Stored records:

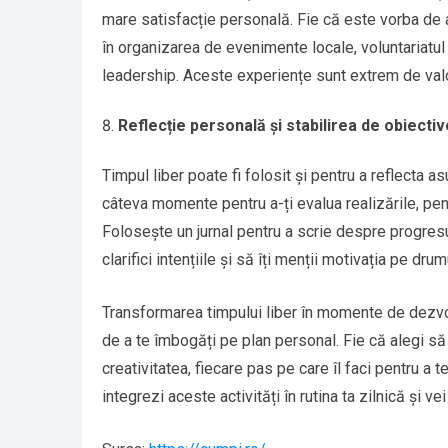
mare satisfacție personală. Fie că este vorba de 
în organizarea de evenimente locale, voluntariatul 
leadership. Aceste experiențe sunt extrem de val
Reflecție personală și stabilirea de obiectiv
Timpul liber poate fi folosit și pentru a reflecta asu
câteva momente pentru a-ți evalua realizările, pentr
Folosește un jurnal pentru a scrie despre progresul
clarifici intențiile și să îți menții motivația pe d
Transformarea timpului liber în momente de dezvol
de a te îmbogăți pe plan personal. Fie că alegi să 
creativitatea, fiecare pas pe care îl faci pentru a t
integrezi aceste activități în rutina ta zilnică și v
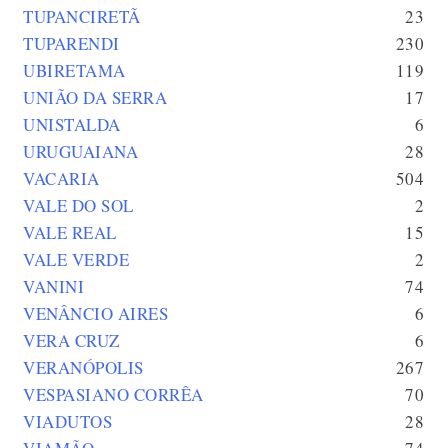
TUPANCIRETÃ
23
TUPARENDI
230
UBIRETAMA
119
UNIÃO DA SERRA
17
UNISTALDA
6
URUGUAIANA
28
VACARIA
504
VALE DO SOL
2
VALE REAL
15
VALE VERDE
2
VANINI
74
VENÂNCIO AIRES
6
VERA CRUZ
6
VERANÓPOLIS
267
VESPASIANO CORRÊA
70
VIADUTOS
28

DIRECTIONS FOR THIS TASK:
Say how many lines of the entries above include the string "liber", giving the number and nothing else.

FINISHED TASK:
2